The number of gas rigs in the U.S. declined by four this week to 350, according to Baker Hughes Inc. It’s the lowest total since June 1995.
Oil rigs rose by nine to 1,412, data posted on the company’s website show. Total energy rigs rose by five to 1,769, the Houston-based field-services company said.
The number of rigs targeting gas in the U.S. has declined for six straight quarters after a combination of horizontal drilling and hydraulic fracturing triggered a surge in output, driving gas futures last year to the lowest in a decade. The price drop has prompted producers to switch to more lucrative crude and natural-gas liquids plays.
Natural gas for June delivery fell 5.6 cents, or 1.4 percent, to $3.927 per million British thermal units on the New York Mercantile Exchange at 1:10 p.m. Futures are up 58 percent from a year ago.

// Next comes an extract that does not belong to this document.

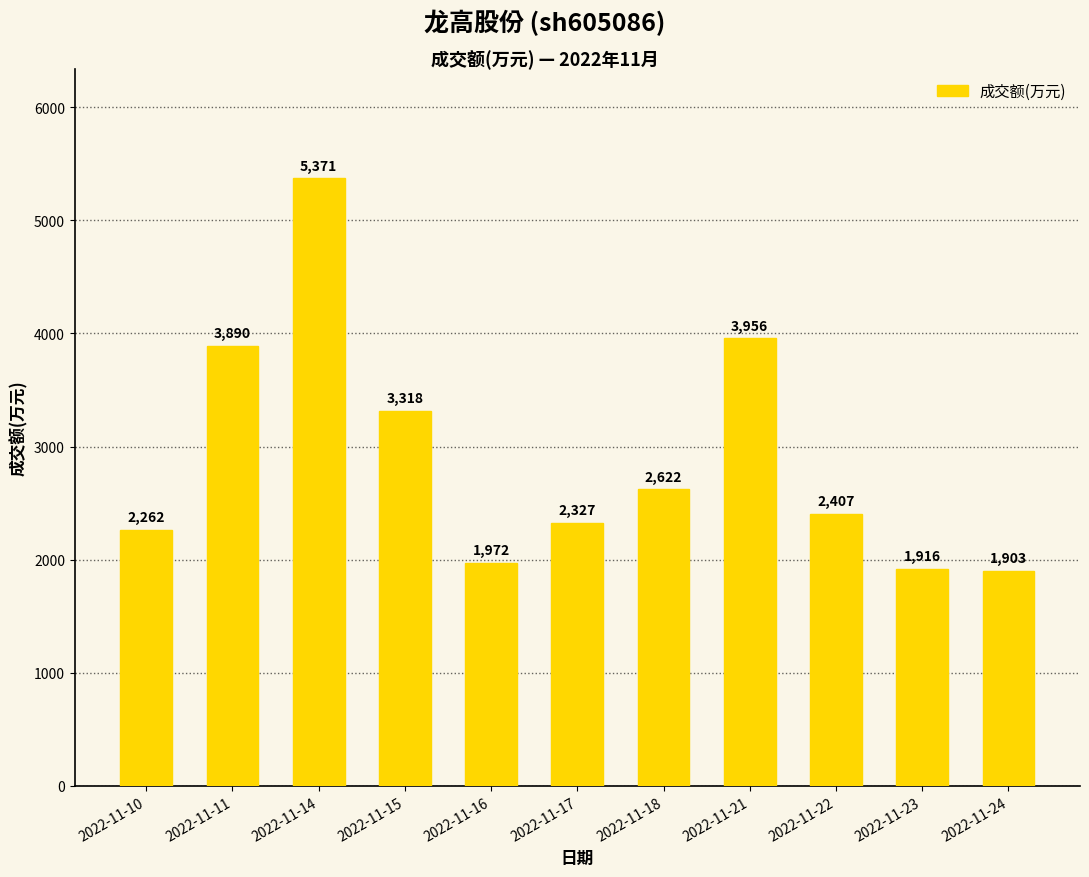

Which has a higher value, 2022-11-11 or 2022-11-21?

2022-11-21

U.S. gas stockpiles rose 88 billion cubic feet to 1.865 trillion in the week ended May 3, above the five-year average gain for that period of 69 billion, the Energy Information Administration, the Energy Department’s statistical arm, said yesterday.
U.S. oil output climbed 0.8 percent to 7.37 million barrels a day last week, EIA data show. Production reached a two-decade high of 7.33 million barrels a day on April 19. Stockpiles rose 0.1 percent to 395.5 million barrels, the highest in more than 82 years.
Crude for June delivery on the Nymex dropped $1.75, or 1.8 percent, to $94.64 a barrel. The price is down 2.5 percent in the past year.